Now, however, with the administration's faith-based initiative and the high court's pro-voucher ruling, these hot and cold wires of Catholic aid are getting crossed. Doctrinally, the faith-based initiative is following the Supreme Court's jurisprudence of the last ten years in which neutrality has replaced the doctrine of strict separation between church and state.

The result is that Catholics are in a more favored position to partner with the state than at any time in the last 150 years. And so, it is nothing less than tragic that at this time, the sex-abuse scandal should arise. Especially when we had a chance to get it right, back in the 1980s.

Take school vouchers, for example. In light of the Court's ruling in Zelman v. Simmons-Harris, legislatures around the country are free to devise their own programs of vouchers. How many of them will take the political heat of giving state money to Catholic schools and sending children into what some people might think would be harm's way?

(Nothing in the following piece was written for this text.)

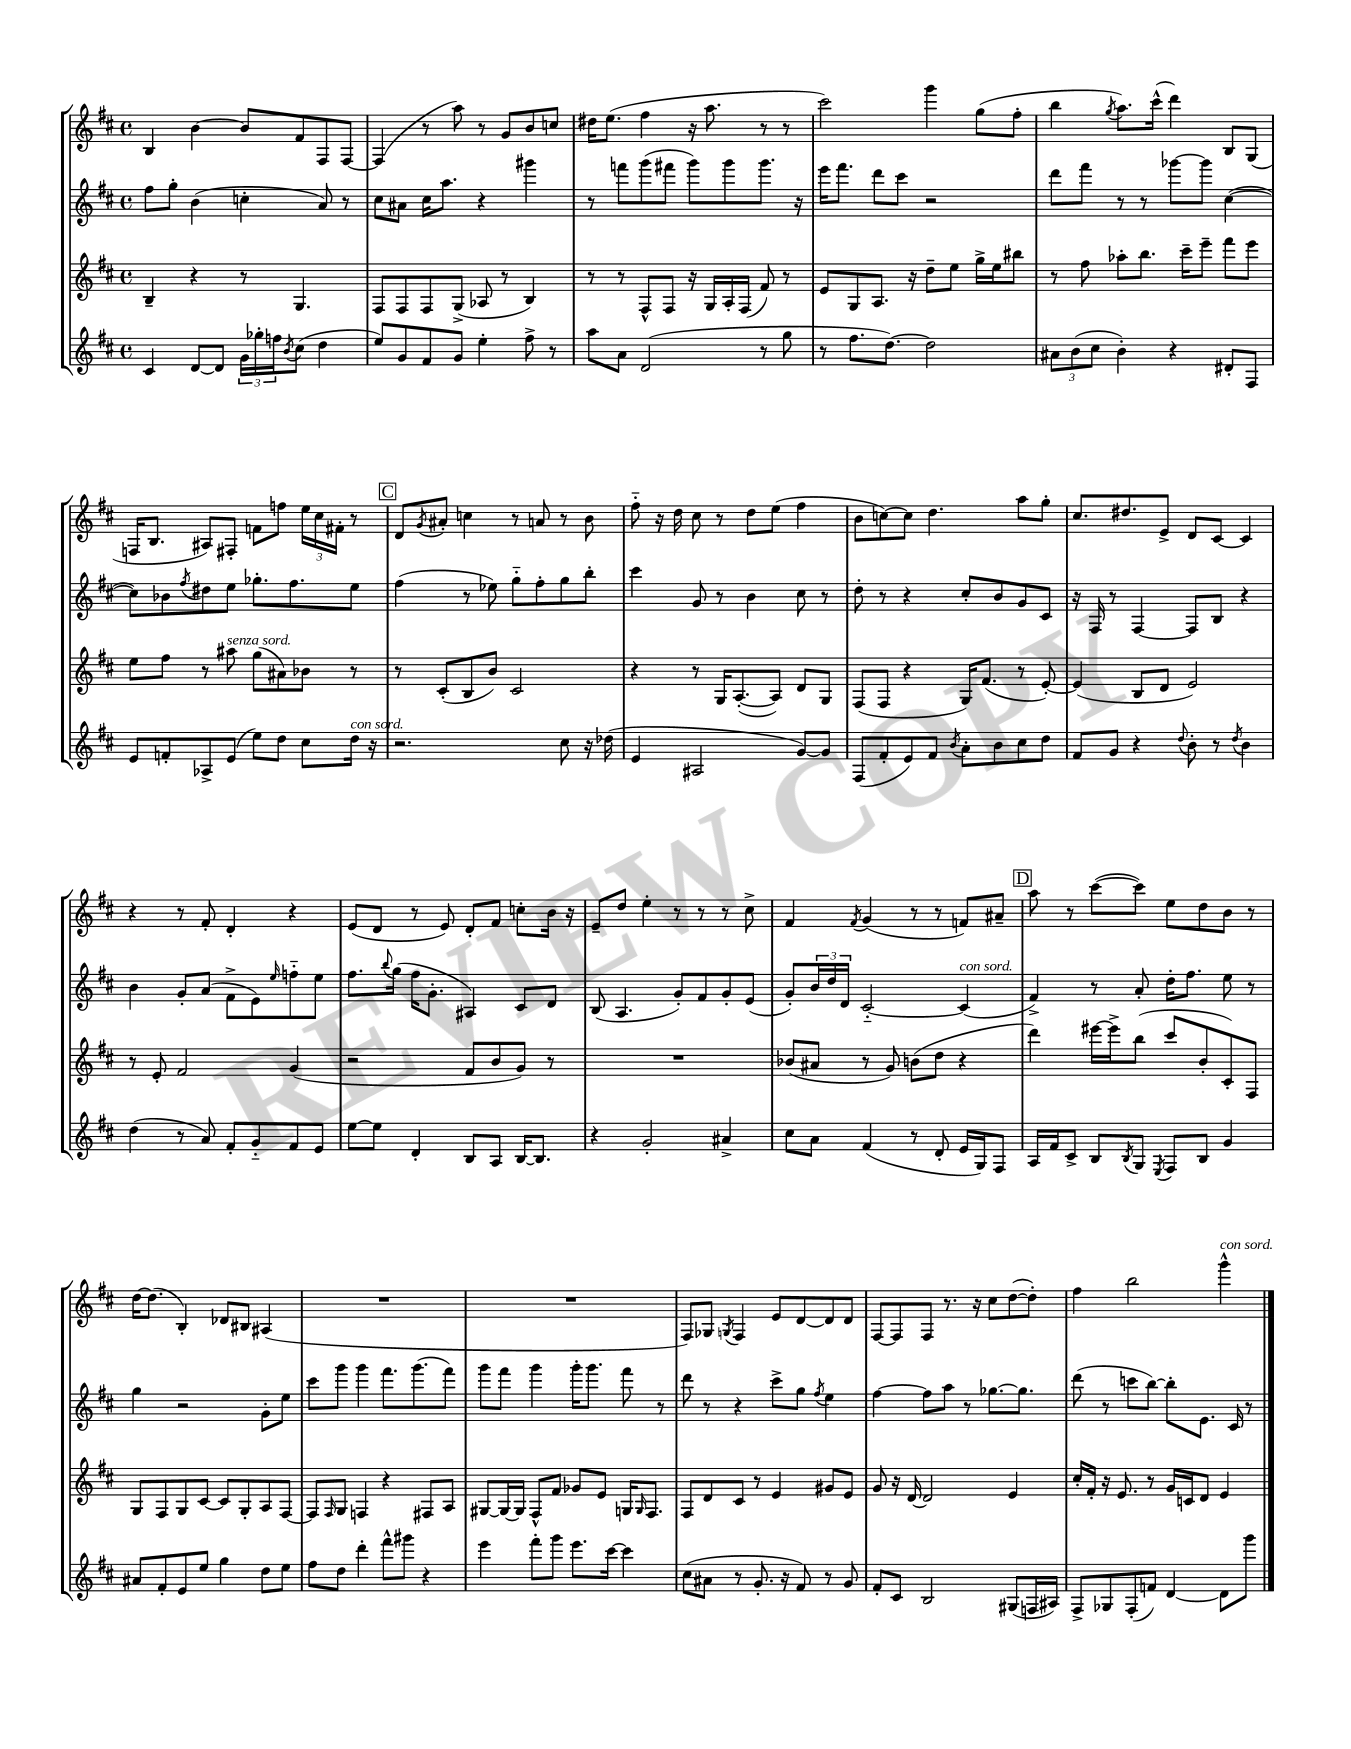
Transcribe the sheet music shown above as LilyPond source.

If we are not careful to put our house in order now, we may lose this chance for collaboration on behalf of the greater good. We may also be faced with the specter of greater government regulation of the church than we would ever want.

Remember, the battle for independence from the state has a very long history in our church, going back all the way to the Roman emperor Constantine. Already there are bills in a number of state legislatures to remove the priest-penitent privilege in child abuse reporting statutes.

However, if we can get our act together, Catholicism in America can bring much-needed resources to the renewal of a sick society.

 

John Farina, a theologian and attorney who has practiced church-state law, is a fellow of the Woodstock Theological Center at Georgetown University in Washington, D.C. He directs the Center's project on Catholicism and Civic Renewal.